Nahtlos an den Impulsvortrag folgte dann eine Fachdiskussion: Von den Experten Professor Prinz, Stephan Zimprich (Partner der internationalen Anwaltskanzlei Fieldfisher und Leiter der eco-Kompetenzgruppe Blockchain) und Riccardo Sperrle (CIO der Unternehmensgruppe Tengelmann) wurde die Blockchain aus wissenschaftlicher, wirtschaftlicher und juristischer Sicht unter die Lupe genommen und analysiert.

So wurde zwischen den Experten und unter reger Teilnahme des Publikums diskutiert,

  • ob Blockchain-Geschäftsmodelle tatsächlich den Mittelsmann – Banken, Anwälte, Notare und Co. – obsolet machen werden.
  • welche Anwendungsfelder die Unternehmensgruppe Tengelmann aktuell prüft, bereits realisiert und investiert.
  • welche Vor- und Nachteile Smart Contracts haben (die gar nicht so smart sind, wie es auf den ersten Blick erscheint, sondern aktuell eher mit Scripts vergleichbar sind).
  • welche ethischen Dimensionen zu beachten sind und wie sich diese im Entwicklungsprozess abbilden lassen könnten.
  • welche Vorteile es bietet, wenn auch Politik und Verwaltung selbst fachliches Know-how aufbauen und Blockchain-Technologie bspw. wie der schwedische Staat im Grundbuchamt testen – bis hin zum direkten Immobilienverkauf über ein dezentrales Datensystem.
  • und welche Regulierungs- und Förderbedarfe die Politik nun anpacken muss, um den Blockchain-Standort Deutschland rechtlich abzusichern sowie gleichzeitig zukunftsfähig zu gestalten.

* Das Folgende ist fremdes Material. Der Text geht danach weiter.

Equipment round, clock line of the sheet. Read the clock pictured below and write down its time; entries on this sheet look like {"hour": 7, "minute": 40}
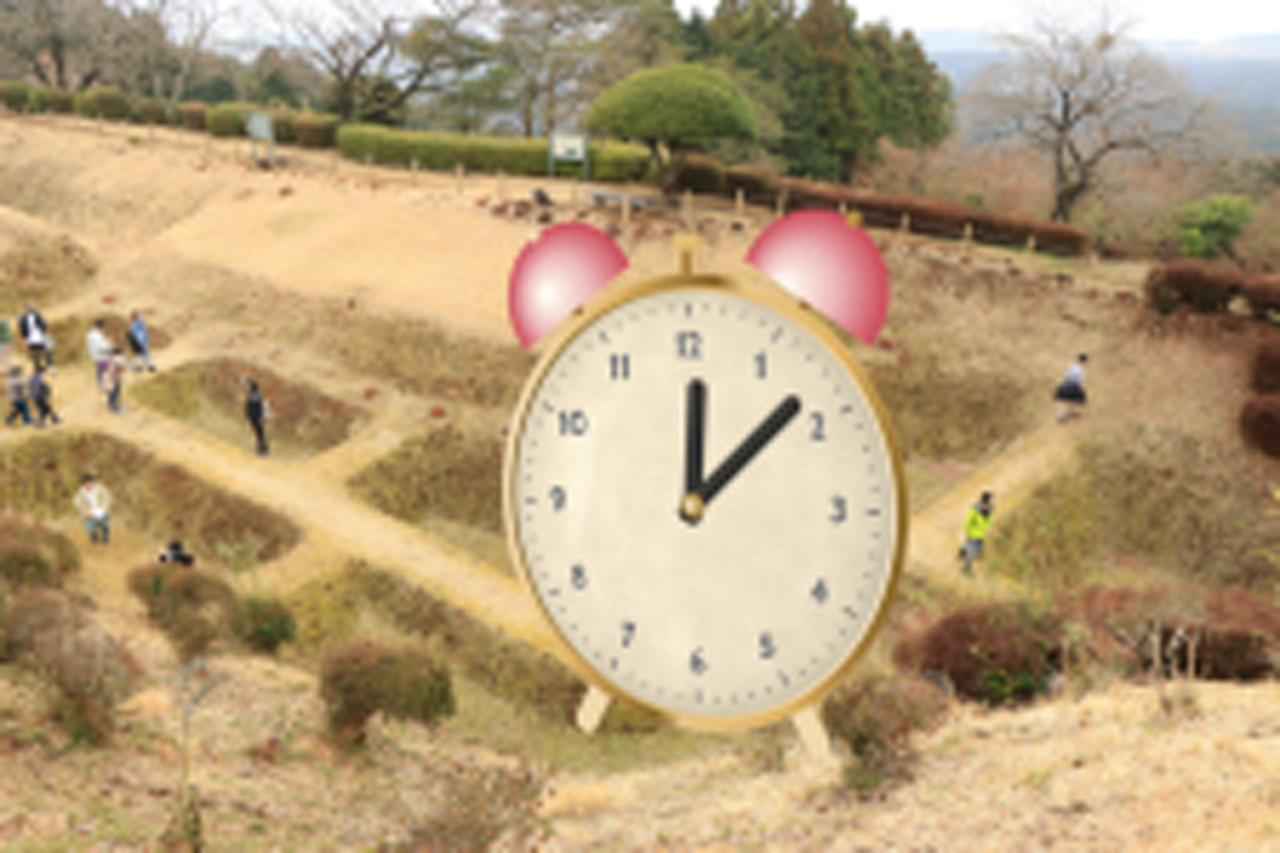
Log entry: {"hour": 12, "minute": 8}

Zum Abschluss eine kurze Leseempfehlung für alle, die sich tiefer in das Thema einlesen wollen: Das Fraunhofer White Paper Blockchain zu Grundlagen, Anwendungen und Potenzialen liefert einen guten Einstieg in die Gesamtthematik.

Digitaler Zettelkasten™

Rechtemanagement, Copyright, faire Vergütung: Auch die Musikindustrie kann sich auf neue Wertschöpfung mittels Blockchain gefasst machen – gut für Künstler, Kreativschaffende und Kunden, herausfordernd für Labels und weitere Intermediäre.


Popkulturelles Kontextwissen

Bereits vor Jahrzehnten haben sich viele Bands in vielen Songs und etlichen Lyrics dem Block gewidmet – mal mehr, mal weniger grenzwertig: Die Propheten von New Kids On The Block erklärten uns bereits 1990 das Blockchain-Prinzip „Step by step“, Sido besang „Mein Block“ in deutlichen Worten und die Briten von Block Party widmeten gleich ihren Band-Namen.
Und hat das allseits beliebte Game Tetris den Block-Gedanken nicht perfekt in seine Spieledynamik inkorporiert? Besonders beliebt – es ist tatsächlich nachlesbar – war das Spiel im Ostblock.